- _TEXTO APORTADO_

Sin embargo, el problema no es tanto la brecha creciente entre la izquierda radicalizada y una derecha escandalosa. Los encantadores populistas novatos y los autoproclamados vengadores simplemente están llenando un vacío de liderazgo. La mayor amenaza es la incapacidad de quienes están en el poder y de la clase política tradicional aislada en su burbuja de brindar servicios públicos básicos y respaldar reformas transformadoras en lugar de alquimias fiscales.
Consideremos, por ejemplo, la táctica complaciente del gobierno de Fernández de congelar los precios de cientos de productos antes de las elecciones. Nadie quedó complacido. Lo mismo ocurrió con la prisa de Bolsonaro por hipotecar el límite del gasto público civilizador de Brasil en más pagos de emergencia por la pandemia fuera del presupuesto y otra ronda de carne de cerdo para sus amigos del Congreso. Sin importarle que el despilfarro pueda hacer estallar el déficit, destruir la calificación crediticia de Brasil y terminar golpeando por rebote a los pobres a través de una mayor inflación y tasas de endeudamiento (tampoco queda claro cómo gobernaría el expresidente e ícono del Partido de los Trabajadores Luiz Inácio Lula da Silva —a veces pragmático, a veces dirigente populista— si, como pronostican las encuestas, le gana a Bolsonaro en las elecciones del próximo año).
Los mandatarios incompetentes tienen cómplices. Los índices de aprobación legislativa son pésimos. En Perú cayeron a 23% y en Colombia a 11%. En septiembre, el respeto por los legisladores brasileños llegó a 13%, un récord mínimo reciente. La situación podría ser aún peor en Chile, donde la confianza general en el gobierno se ha hundido a apenas 17%, la tasa más baja entre los países de la Organización para la Cooperación y el Desarrollo Económicos (OCDE).

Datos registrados
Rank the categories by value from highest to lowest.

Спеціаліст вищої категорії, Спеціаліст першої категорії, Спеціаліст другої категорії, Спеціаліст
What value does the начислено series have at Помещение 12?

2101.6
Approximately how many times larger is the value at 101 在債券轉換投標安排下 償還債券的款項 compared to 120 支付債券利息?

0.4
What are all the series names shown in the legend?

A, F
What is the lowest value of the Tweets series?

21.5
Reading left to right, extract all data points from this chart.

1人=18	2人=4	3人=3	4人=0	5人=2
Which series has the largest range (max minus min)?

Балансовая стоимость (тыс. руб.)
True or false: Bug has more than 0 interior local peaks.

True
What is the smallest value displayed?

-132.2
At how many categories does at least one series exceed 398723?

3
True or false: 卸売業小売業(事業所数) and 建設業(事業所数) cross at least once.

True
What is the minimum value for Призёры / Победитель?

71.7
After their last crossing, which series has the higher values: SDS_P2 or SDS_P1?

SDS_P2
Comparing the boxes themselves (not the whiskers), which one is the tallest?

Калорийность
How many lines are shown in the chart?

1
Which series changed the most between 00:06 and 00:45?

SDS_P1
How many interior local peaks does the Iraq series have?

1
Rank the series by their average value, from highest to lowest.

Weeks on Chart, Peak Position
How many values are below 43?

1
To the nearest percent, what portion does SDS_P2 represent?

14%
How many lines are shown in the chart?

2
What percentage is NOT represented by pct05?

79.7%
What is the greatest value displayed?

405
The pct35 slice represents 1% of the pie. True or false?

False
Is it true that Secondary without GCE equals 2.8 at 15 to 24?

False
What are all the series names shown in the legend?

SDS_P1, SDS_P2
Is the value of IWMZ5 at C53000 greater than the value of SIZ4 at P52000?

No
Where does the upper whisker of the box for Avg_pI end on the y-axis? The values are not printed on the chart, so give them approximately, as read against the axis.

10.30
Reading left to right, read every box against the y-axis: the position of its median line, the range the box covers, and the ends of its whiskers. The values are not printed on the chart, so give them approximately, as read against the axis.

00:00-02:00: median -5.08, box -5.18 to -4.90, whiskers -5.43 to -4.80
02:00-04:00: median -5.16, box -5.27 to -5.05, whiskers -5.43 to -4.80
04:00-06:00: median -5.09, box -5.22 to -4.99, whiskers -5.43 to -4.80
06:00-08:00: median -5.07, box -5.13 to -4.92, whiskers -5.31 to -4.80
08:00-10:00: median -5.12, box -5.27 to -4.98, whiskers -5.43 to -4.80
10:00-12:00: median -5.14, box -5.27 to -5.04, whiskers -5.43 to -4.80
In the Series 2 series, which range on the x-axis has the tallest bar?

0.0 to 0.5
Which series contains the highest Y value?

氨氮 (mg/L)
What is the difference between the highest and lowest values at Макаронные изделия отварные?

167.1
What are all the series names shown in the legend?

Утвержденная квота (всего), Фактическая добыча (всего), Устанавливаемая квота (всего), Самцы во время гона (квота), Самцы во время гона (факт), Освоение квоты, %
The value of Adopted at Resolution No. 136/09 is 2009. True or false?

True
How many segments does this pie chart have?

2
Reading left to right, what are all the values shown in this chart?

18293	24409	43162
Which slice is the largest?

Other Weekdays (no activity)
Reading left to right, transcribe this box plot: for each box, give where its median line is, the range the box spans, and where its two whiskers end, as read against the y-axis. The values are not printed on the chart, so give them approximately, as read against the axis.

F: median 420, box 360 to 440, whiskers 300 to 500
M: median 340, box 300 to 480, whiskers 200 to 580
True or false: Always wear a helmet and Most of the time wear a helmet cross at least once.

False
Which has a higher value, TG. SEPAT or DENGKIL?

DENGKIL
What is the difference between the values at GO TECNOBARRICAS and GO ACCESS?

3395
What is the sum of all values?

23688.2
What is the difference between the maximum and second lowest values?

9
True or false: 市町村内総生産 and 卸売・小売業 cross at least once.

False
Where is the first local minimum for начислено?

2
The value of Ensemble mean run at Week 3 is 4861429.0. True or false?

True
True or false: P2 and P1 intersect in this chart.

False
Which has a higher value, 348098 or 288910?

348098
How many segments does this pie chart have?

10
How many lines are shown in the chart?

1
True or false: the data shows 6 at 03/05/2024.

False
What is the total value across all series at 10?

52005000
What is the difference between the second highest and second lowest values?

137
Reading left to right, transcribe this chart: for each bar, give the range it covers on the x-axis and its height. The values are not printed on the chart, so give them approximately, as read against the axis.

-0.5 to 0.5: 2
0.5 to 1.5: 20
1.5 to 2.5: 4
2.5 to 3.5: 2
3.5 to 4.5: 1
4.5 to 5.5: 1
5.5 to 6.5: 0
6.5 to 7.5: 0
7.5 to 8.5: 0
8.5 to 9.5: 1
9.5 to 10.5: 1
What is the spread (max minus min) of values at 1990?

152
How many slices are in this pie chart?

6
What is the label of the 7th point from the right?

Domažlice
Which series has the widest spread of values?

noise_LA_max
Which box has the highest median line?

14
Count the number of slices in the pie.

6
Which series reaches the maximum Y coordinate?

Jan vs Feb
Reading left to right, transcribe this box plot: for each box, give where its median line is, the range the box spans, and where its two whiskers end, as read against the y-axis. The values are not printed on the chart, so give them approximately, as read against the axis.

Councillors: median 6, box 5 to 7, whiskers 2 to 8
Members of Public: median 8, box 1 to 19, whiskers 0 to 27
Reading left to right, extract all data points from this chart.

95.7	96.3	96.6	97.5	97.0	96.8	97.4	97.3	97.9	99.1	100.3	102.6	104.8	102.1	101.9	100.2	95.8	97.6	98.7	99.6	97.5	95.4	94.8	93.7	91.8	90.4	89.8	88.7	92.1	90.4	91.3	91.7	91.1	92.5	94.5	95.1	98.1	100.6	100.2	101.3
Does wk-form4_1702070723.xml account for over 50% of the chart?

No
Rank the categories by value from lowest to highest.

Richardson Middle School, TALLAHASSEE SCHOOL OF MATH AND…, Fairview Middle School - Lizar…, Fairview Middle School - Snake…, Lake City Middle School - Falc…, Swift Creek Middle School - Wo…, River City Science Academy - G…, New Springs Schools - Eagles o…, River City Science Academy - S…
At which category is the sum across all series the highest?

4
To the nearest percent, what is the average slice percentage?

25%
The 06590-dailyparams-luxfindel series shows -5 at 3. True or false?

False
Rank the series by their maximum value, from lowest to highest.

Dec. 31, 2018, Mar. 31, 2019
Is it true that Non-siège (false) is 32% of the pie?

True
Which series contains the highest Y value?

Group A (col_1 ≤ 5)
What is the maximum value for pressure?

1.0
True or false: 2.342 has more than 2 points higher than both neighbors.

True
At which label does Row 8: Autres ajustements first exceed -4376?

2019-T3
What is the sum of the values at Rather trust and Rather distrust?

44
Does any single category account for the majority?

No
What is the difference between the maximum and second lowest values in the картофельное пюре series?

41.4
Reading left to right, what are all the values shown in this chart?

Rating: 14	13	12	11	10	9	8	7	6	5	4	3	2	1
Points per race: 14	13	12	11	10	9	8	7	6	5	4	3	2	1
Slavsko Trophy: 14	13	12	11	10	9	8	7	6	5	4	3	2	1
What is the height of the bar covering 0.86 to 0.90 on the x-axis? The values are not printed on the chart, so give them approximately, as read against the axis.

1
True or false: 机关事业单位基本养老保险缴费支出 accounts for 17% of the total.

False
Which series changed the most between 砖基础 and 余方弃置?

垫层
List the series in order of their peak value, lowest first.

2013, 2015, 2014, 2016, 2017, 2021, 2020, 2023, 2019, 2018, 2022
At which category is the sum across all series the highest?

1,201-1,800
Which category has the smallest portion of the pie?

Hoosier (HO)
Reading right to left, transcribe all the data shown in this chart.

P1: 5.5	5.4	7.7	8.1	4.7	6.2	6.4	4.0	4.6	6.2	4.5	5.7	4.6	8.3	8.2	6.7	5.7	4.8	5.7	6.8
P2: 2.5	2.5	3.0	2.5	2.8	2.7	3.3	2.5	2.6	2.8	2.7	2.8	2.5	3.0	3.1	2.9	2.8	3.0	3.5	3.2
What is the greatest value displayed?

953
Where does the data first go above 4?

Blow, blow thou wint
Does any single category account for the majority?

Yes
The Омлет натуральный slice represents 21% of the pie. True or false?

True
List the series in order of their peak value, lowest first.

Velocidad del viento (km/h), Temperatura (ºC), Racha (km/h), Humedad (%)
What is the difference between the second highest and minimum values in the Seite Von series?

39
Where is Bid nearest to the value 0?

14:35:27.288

- _TAREAS_
[1] Responde con base en el texto sobre el liderazgo político en América Latina:
(a) ¿Qué medida tomó el gobierno de Fernández antes de las elecciones?
(b) ¿A qué porcentaje cayeron los índices de aprobación legislativa en Colombia?
(c) ¿A qué nivel se ha hundido la confianza general en el gobierno en Chile?
[2] Prosigue el texto sobre el liderazgo político en América Latina a partir de su última oración.
El listado no tiene relación con el texto sobre el liderazgo político en América Latina.

- _RESPUESTAS_
[1]
(a) Congeló los precios de cientos de productos.
(b) A 11%.
(c) A apenas 17%.

[2]
Los problemas de Chile son un dilema y una advertencia. Dos décadas de estabilidad institucional y condiciones amigables para el mercado convirtieron a la nación de 19 millones de habitantes no solo en un imán para la inversión, sino en un ejemplo de la reducción de la pobreza, y, por un tiempo, de la disminución de la desigualdad. Sin embargo, mejorar la fortuna también aumenta las expectativas, que fácilmente pueden terminar en frustración cuando la movilidad social se estanca. La OCDE informó recientemente que las familias más pobres de Chile necesitarían seis generaciones para ascender al nivel de los asalariados promedio.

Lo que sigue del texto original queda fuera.